- WHAT IS NEEDED
Copy out the source text in each of the items below, keeping every line unchanged. Leave the pictures out of your answer.

BEGIN RECORDS TO PROCESS

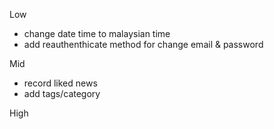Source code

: Low
- change date time to malaysian time
- add reauthenthicate method for change email & password

Mid
- record liked news
- add tags/category

High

END RECORDS TO PROCESS

- TASK OUTPUT
Source code

: Low
- change date time to malaysian time
- add reauthenthicate method for change email & password

Mid
- record liked news
- add tags/category

High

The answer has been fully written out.